La solution est-elle leur traduction en justice et leur emprisonnement, compte tenu des crimes commis ? Dans quelle mesure leur intégration dans la société est-elle possible par la repentance et le pardon ? Qu’est-ce qui garantit que certaines d’entre elles ne commettront pas de nouveaux crimes terroristes ? Comment traiter les enfants élevés au milieu des armes, des combats, de la violence et de l’extrémisme ?
Taïeb Baccouche, SG de l’UMA, convient qu’il n’est pas facile de répondre à ces questions inspirées du retour des femmes des foyers de tension car “la prise en compte des aspects humanitaires, psychologiques et de réhabilitation ne doivent pas occulter le droit de la société à la sécurité et à la prévention de l’extrémisme violent ainsi que le terrorisme sous toutes ses formes”.

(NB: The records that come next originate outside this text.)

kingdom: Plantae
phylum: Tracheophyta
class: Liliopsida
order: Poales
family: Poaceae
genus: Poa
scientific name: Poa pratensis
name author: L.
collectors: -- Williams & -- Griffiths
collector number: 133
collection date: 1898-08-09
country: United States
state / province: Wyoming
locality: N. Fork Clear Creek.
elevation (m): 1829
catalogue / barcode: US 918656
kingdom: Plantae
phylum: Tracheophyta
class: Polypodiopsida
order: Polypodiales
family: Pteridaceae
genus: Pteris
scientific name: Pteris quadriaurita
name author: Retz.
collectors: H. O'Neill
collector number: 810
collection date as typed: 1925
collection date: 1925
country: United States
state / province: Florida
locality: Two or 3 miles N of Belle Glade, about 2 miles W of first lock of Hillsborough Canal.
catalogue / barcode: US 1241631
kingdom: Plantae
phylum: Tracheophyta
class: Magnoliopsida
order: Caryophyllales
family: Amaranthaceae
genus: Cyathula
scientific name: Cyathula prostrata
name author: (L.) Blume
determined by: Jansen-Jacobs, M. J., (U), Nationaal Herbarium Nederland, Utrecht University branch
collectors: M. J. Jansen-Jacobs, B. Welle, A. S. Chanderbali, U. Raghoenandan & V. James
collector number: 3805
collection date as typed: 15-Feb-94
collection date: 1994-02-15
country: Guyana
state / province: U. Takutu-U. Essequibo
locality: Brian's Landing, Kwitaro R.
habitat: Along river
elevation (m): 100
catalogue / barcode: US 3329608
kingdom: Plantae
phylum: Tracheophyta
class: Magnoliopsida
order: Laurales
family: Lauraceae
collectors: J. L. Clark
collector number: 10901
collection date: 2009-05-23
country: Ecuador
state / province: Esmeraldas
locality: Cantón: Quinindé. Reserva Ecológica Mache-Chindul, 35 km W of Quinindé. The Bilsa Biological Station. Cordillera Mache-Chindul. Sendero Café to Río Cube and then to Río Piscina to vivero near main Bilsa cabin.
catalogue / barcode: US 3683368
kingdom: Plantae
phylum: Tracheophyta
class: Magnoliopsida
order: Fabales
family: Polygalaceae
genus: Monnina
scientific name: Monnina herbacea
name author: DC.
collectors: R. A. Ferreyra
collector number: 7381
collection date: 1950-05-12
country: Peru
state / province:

Les 700 femmes de la filière djihadiste
Un sujet délicat et épineux, à la limite du tabou, alors qu’il montre que les femmes tunisiennes, considérées comme les plus ‘libérées’ en termes de droits et d’acquis juridiques, semblent être les plus impliquées dans les zones de conflits. Selon les chiffres, elles seraient environ 700 dans la filière djihadiste syrienne. Parmi les retours en Tunisie estimés entre 1000 et 1200, elle représenteraient de 25% à 30%, dont 3% à 4% enceintes et mères d’enfants.
Côté profil, la tranche d’âge la plus représentative est de 20 à 30 ans, le niveau est plutôt universitaire et niveau baccalauréat qu’enseignement de base. Certaines appartiennent à des catégories socio-économiques pauvres mais d’autres appartiennent à la classe moyenne et même d’un niveau confortable.
Les motifs des départs se résument en deux grandes raisons : accompagner le conjoint en terre de djihad et de stricte observance à la Chariâa ; et des raisons financières.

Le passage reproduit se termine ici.